A group of Washington D.C. Republican-leaning former business and government officials have launched a coalition to build support for a policy to replace the sweeping 2010 health law if it were to be repealed through the legislative or judicial process.
Headed by James Wootton, the Partnership for America, is expected to have a budget of about $3 million to $5 million and calls itself a “grassroots organization” that aims to both bolster Republican efforts to repeal the health law and to find “center-right” support for an alternative to the law.
“It would have been harder to get a center-right coalition before this current health law was passed, but I think there is a consensus that has emerged that it is very important to address the concerns of the public” about getting access to affordable health insurance and other problems with the health system, said Wootton, who was previously the founding president of the U.S. Chamber of Commerce’s Institute for Legal Reform.
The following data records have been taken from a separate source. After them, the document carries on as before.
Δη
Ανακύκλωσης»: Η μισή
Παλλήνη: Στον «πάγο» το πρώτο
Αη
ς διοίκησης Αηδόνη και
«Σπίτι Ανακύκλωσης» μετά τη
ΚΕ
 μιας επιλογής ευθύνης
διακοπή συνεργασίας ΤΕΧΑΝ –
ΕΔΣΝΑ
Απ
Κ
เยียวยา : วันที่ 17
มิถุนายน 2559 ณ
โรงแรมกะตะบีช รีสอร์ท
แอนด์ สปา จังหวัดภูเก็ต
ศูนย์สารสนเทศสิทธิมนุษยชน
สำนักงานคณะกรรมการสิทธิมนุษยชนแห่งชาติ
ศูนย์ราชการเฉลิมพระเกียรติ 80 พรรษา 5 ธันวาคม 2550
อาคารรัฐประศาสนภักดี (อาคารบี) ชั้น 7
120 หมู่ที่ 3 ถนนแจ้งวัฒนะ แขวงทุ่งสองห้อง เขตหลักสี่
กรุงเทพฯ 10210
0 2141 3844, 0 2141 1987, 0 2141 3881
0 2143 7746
Wootton said the organization has a number of policy proposals for replacing the law and is in the process of getting their ideas scored for their budget impact. He said they are also working with pollsters to learn if the public is receptive to their ideas.
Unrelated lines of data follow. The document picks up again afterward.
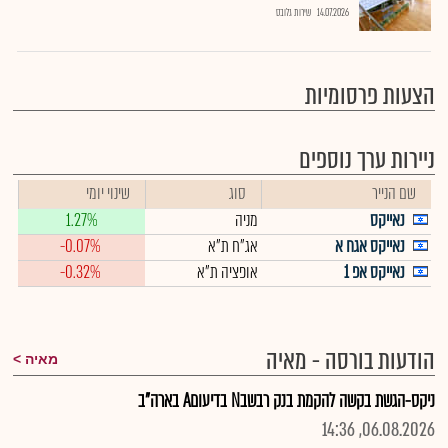
14.07.2026
שירות גלובס
הצעות פרסומיות
ניירות ערך נוספים
שם הנייר
סוג
שינוי יומי
נאייקס
מניה
1.27%
נאייקס אגח א
אג"ח ת"א
-0.07%
נאייקס אפ 1
אופציה ת"א
-0.32%
הודעות בורסה - מאיה
מאיה
ניקס-הגשת בקשה להקמת בנק רבשבN בדיעוםA בארה"ב
06.08.2026, 14:36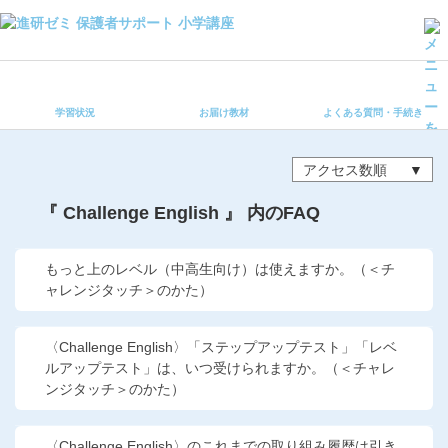
学習状況
お届け教材
学習状況
お届け教材
よくある質問・手続き
よくある質問・手続き
保護者サポート小学講座 トップ
アクセス数順
登録情報の変更・各種お手続き
『 Challenge English 』 内のFAQ
会員ページへログイン
お客様サポート(手続き・照会)
もっと上のレベル（中高生向け）は使えますか。（＜チ
ャレンジタッチ＞のかた）
よくある質問・お問い合わせ
〈Challenge English〉「ステップアップテスト」「レベ
カテゴリーから探す
ルアップテスト」は、いつ受けられますか。（＜チャレ
ンジタッチ＞のかた）
お問い合わせ窓口
〈Challenge English〉のこれまでの取り組み履歴は引き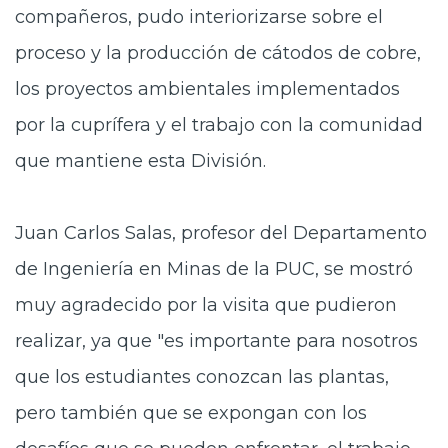
compañeros, pudo interiorizarse sobre el
proceso y la producción de cátodos de cobre,
los proyectos ambientales implementados
por la cuprífera y el trabajo con la comunidad
que mantiene esta División.
Juan Carlos Salas, profesor del Departamento
de Ingeniería en Minas de la PUC, se mostró
muy agradecido por la visita que pudieron
realizar, ya que "es importante para nosotros
que los estudiantes conozcan las plantas,
pero también que se expongan con los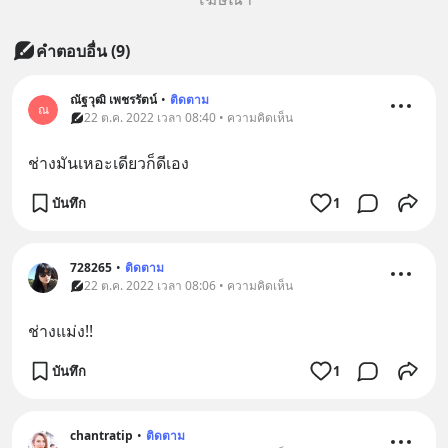
คำตอบอื่น
(
9
)
ณัฐวุฒิ เพชรรัตน์
•
ติดตาม
ณ
22 ต.ค. 2022 เวลา 08:40 • ความคิดเห็น
ช่างมันเหอะเดียวก็ดีเอง
บันทึก
1
728265
•
ติดตาม
22 ต.ค. 2022 เวลา 08:06 • ความคิดเห็น
ช่างแม่ง!!
บันทึก
1
chantratip
•
ติดตาม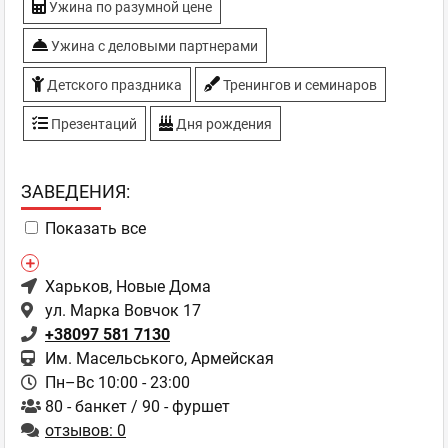
Ужина по разумной цене
Ужина с деловыми партнерами
Детского праздника
Тренингов и семинаров
Презентаций
Дня рождения
ЗAВЕДЕНИЯ:
Показать все
Харьков
, Новые Дома
ул. Марка Вовчок 17
+38097 581 7130
Им. Масельського, Армейская
Пн–Вс 10:00 - 23:00
80 - банкет / 90 - фуршет
отзывов: 0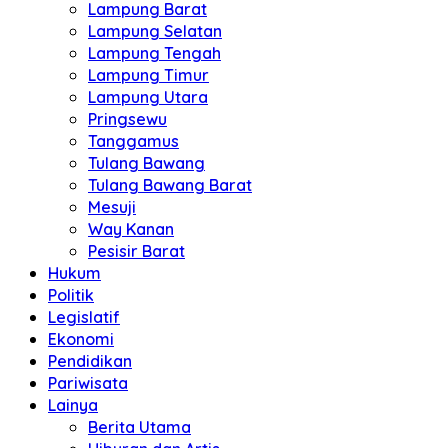
Lampung Barat
Lampung Selatan
Lampung Tengah
Lampung Timur
Lampung Utara
Pringsewu
Tanggamus
Tulang Bawang
Tulang Bawang Barat
Mesuji
Way Kanan
Pesisir Barat
Hukum
Politik
Legislatif
Ekonomi
Pendidikan
Pariwisata
Lainya
Berita Utama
Additional members of the Partnership for America’s team include Bob Wood, a former chief of staff to the Health and Human Services Secretary under President George W. Bush, James Capretta, former associate director for health care at the White House Office of Management and Budget under George W. Bush and Chuck Cooper, former Assistant Attorney General for legal counsel under President Ronald Reagan. Wood is also president of BGR Government Affairs, a D.C. lobbying and public affairs firm that is handling press for the organization.
In addition to offering policy proposals, Wootton said the group plans to focus public attention on concerns that the health law will spur businesses to drop health coverage for their employees and send them to the state health insurance exchanges — which would raise the cost of the health law by as much as $1 trillion. It also plans to add its voice to those who oppose establishing the Independent Payment Advisory Board, an entity created by the health law to rein in Medicare costs.
Wootton declined to detail the group’s financial backers, but the Partnership is an offshoot of Revere America, a group that was originally headed by former New York Republican Governor George Pataki. Revere America has received funding from the wife of a wealthy Florida real estate developer Miles Collier, according to Citizens for Responsibility and Ethics.